Another point of discussion is the duration of adjuvant nivolumab. The trial utilized six cycles of maintenance therapy. Whether this is the optimal duration—or if even longer maintenance could further improve outcomes—remains an open question. Furthermore, the lack of a PD-L1 correlation suggests that in the context of DNA-damaging agents like radiation and cisplatin, the baseline PD-L1 status might be a less reliable biomarker than in the monotherapy setting.
Conclusion
The GORTEC 2018-01 NIVOPOST-OP trial provides high-level evidence that adding nivolumab to postoperative cisplatin and radiotherapy significantly improves DFS for patients with high-risk LA-SCCHN. While clinicians must remain vigilant regarding the increased risk of grade 4 toxicities, the survival benefit and manageable safety profile support the integration of nivolumab into the adjuvant treatment paradigm. Future research should focus on identifying molecular biomarkers beyond PD-L1 to further refine patient selection and exploring the cost-effectiveness of this new standard of care in global health systems.
References
- Bourhis J, et al. Nivolumab added to cisplatin and radiotherapy versus cisplatin and radiotherapy alone after surgery for people with squamous cell carcinoma of the head and neck at a high risk of relapse (GORTEC 2018-01 NIVOPOST-OP): a randomised, open-label, phase 3 trial. Lancet. 2026;407(10526):363-374. PMID: 41448222.

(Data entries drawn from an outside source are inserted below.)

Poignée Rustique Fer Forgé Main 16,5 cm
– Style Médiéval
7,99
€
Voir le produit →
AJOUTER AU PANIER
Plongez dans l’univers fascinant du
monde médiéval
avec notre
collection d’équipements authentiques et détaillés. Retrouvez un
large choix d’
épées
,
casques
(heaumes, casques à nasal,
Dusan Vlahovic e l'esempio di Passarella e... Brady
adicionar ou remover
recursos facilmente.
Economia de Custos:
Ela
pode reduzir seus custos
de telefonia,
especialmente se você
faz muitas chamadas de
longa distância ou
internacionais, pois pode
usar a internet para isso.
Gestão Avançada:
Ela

- Bernier J, et al. Postoperative irradiation with or without concomitant chemotherapy for locally advanced head and neck cancer. N Engl J Med. 2004;350(19):1945-1952. PMID: 15128894.

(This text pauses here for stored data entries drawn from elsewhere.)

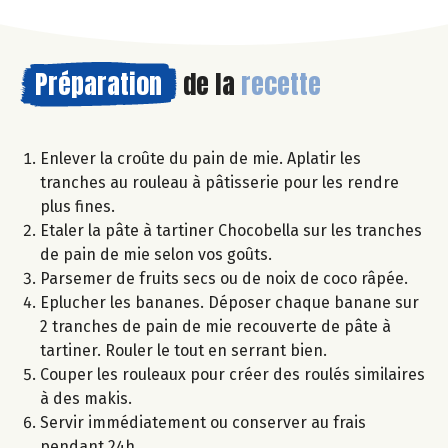
Préparation
de la
recette
Enlever la croûte du pain de mie. Aplatir les
tranches au rouleau à pâtisserie pour les rendre
plus fines.
Etaler la pâte à tartiner Chocobella sur les tranches
de pain de mie selon vos goûts.
Parsemer de fruits secs ou de noix de coco râpée.
Eplucher les bananes. Déposer chaque banane sur
2 tranches de pain de mie recouverte de pâte à
tartiner. Rouler le tout en serrant bien.
Couper les rouleaux pour créer des roulés similaires
à des makis.
Servir immédiatement ou conserver au frais
pendant 24h.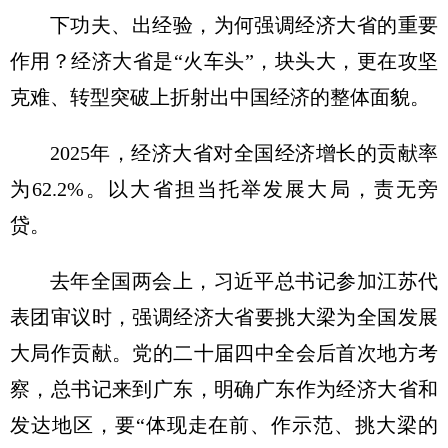
下功夫、出经验，为何强调经济大省的重要
作用？经济大省是“火车头”，块头大，更在攻坚
克难、转型突破上折射出中国经济的整体面貌。
2025年，经济大省对全国经济增长的贡献率
为62.2%。以大省担当托举发展大局，责无旁
贷。
去年全国两会上，
习近
平总书记参加江苏代
表团审议时，强调经济大省要挑大梁为全国发展
大局作贡献。党的二十届四中全会后首次地方考
察，总书记来到广东，明确广东作为经济大省和
发达地区，要“体现走在前、作示范、挑大梁的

- Cooper JS, et al. Postoperative concurrent radiotherapy and chemotherapy for high-risk squamous-cell carcinoma of the head and neck. N Engl J Med. 2004;350(19):1937-1944. PMID: 15128893.
- Machiels JP, et al. Pembrolizumab given concomitantly with chemoradiotherapy and as maintenance therapy for locally advanced head and neck squamous cell carcinoma: KEYNOTE-412. Lancet Oncol. 2024. (Reference for definitive setting comparison).